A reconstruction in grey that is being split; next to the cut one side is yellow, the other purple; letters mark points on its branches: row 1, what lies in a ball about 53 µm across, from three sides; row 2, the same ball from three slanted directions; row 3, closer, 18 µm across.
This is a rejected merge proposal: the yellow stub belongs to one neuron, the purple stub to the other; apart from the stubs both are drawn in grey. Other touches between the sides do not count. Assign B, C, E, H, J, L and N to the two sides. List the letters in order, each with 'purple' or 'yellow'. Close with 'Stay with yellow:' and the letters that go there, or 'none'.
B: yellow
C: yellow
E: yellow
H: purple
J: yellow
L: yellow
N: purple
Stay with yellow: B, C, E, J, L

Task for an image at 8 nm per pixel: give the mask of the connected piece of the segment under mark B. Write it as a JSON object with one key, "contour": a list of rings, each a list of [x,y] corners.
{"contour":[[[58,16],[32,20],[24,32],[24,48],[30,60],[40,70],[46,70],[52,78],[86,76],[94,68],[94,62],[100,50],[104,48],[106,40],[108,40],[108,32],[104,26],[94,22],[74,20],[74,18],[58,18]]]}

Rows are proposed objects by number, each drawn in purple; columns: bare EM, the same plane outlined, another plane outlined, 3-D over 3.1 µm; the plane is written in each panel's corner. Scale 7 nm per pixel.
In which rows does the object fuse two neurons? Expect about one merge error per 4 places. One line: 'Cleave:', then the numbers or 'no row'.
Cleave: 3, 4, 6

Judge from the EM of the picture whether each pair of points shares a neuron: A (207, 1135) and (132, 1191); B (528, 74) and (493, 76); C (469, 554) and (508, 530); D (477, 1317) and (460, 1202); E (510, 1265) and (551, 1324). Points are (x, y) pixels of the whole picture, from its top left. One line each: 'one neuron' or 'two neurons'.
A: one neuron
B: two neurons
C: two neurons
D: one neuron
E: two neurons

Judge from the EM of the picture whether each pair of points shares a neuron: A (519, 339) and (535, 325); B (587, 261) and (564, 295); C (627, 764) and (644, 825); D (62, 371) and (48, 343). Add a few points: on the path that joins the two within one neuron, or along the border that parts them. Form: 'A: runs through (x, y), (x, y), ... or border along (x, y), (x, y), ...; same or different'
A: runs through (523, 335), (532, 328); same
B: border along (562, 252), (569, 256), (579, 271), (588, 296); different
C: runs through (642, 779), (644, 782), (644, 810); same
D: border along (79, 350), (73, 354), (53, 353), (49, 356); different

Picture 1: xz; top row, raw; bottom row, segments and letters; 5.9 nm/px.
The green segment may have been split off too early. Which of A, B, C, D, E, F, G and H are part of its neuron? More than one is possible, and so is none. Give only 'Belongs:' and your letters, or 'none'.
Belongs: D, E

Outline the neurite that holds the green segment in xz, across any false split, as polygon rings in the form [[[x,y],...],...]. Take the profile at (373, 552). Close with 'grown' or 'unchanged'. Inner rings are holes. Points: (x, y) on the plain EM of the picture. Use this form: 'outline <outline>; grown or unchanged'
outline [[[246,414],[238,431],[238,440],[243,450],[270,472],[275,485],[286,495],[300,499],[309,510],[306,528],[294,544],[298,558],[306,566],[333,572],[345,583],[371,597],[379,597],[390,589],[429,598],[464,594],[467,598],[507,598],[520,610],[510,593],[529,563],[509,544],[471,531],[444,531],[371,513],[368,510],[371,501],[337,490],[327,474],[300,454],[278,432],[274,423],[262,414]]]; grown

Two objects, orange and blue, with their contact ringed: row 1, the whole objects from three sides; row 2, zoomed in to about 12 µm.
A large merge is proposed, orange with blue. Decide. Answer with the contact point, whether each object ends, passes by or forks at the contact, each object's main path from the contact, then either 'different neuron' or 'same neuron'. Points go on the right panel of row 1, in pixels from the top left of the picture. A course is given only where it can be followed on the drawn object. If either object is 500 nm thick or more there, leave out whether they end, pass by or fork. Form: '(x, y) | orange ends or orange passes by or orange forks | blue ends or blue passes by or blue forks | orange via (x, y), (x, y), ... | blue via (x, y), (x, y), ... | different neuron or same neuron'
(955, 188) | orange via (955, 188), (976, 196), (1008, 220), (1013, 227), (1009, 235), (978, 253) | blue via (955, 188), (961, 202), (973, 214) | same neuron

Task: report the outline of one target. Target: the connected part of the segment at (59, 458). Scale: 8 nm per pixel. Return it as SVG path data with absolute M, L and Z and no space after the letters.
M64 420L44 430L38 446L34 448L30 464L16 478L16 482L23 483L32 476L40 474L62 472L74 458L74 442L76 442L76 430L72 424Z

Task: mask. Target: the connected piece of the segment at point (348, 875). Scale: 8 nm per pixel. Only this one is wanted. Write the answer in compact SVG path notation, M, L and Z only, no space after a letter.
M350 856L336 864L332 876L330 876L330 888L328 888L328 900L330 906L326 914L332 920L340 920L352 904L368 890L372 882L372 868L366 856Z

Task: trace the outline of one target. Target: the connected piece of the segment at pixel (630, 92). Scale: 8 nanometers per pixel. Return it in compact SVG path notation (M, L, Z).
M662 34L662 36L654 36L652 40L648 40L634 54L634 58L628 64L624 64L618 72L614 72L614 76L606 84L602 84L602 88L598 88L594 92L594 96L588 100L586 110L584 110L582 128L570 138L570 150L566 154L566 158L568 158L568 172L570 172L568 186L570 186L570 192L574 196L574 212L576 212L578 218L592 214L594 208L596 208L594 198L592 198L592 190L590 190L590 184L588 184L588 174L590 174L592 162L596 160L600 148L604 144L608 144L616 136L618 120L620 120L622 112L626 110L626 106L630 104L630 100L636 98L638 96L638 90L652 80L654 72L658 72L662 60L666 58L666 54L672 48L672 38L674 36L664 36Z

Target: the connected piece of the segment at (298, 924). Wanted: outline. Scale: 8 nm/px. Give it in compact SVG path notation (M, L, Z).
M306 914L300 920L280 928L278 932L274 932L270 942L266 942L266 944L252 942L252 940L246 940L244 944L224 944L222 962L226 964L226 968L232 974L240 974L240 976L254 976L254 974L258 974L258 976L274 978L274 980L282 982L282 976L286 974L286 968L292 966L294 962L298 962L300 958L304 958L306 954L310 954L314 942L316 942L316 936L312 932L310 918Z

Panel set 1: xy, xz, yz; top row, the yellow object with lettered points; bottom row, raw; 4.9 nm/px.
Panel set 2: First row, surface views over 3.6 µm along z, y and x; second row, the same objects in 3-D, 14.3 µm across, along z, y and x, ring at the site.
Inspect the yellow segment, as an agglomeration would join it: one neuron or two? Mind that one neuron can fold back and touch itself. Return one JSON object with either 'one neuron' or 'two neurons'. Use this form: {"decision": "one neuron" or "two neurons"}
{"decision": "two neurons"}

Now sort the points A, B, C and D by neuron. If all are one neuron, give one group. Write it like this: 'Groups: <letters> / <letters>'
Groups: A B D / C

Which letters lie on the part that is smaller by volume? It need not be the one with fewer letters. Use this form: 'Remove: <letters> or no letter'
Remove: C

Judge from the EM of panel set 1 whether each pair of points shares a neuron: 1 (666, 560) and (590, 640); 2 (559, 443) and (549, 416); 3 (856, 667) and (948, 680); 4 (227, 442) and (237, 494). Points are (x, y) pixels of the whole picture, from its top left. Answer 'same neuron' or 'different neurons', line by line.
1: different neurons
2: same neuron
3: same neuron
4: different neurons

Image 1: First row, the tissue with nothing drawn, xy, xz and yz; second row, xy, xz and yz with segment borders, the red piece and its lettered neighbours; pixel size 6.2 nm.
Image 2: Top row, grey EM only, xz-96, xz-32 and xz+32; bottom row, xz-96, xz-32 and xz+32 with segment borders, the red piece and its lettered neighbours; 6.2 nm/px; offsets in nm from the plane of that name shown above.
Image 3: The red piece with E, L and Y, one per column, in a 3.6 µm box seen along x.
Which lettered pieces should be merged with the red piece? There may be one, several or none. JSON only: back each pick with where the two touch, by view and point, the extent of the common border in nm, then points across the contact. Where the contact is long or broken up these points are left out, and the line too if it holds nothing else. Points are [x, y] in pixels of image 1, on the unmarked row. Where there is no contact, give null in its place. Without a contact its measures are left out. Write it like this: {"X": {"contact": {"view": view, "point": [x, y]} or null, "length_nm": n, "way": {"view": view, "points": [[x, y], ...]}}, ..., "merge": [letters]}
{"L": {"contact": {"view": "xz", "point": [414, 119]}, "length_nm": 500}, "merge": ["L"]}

□ □ □

Required work: Each line of the records with the word "three" in it is to be copied.

Solution:
A reconstruction in grey that is being split; next to the cut one side is yellow, the other purple; letters mark points on its branches: row 1, what lies in a ball about 53 µm across, from three sides; row 2, the same ball from three slanted directions; row 3, closer, 18 µm across.
Two objects, orange and blue, with their contact ringed: row 1, the whole objects from three sides; row 2, zoomed in to about 12 µm.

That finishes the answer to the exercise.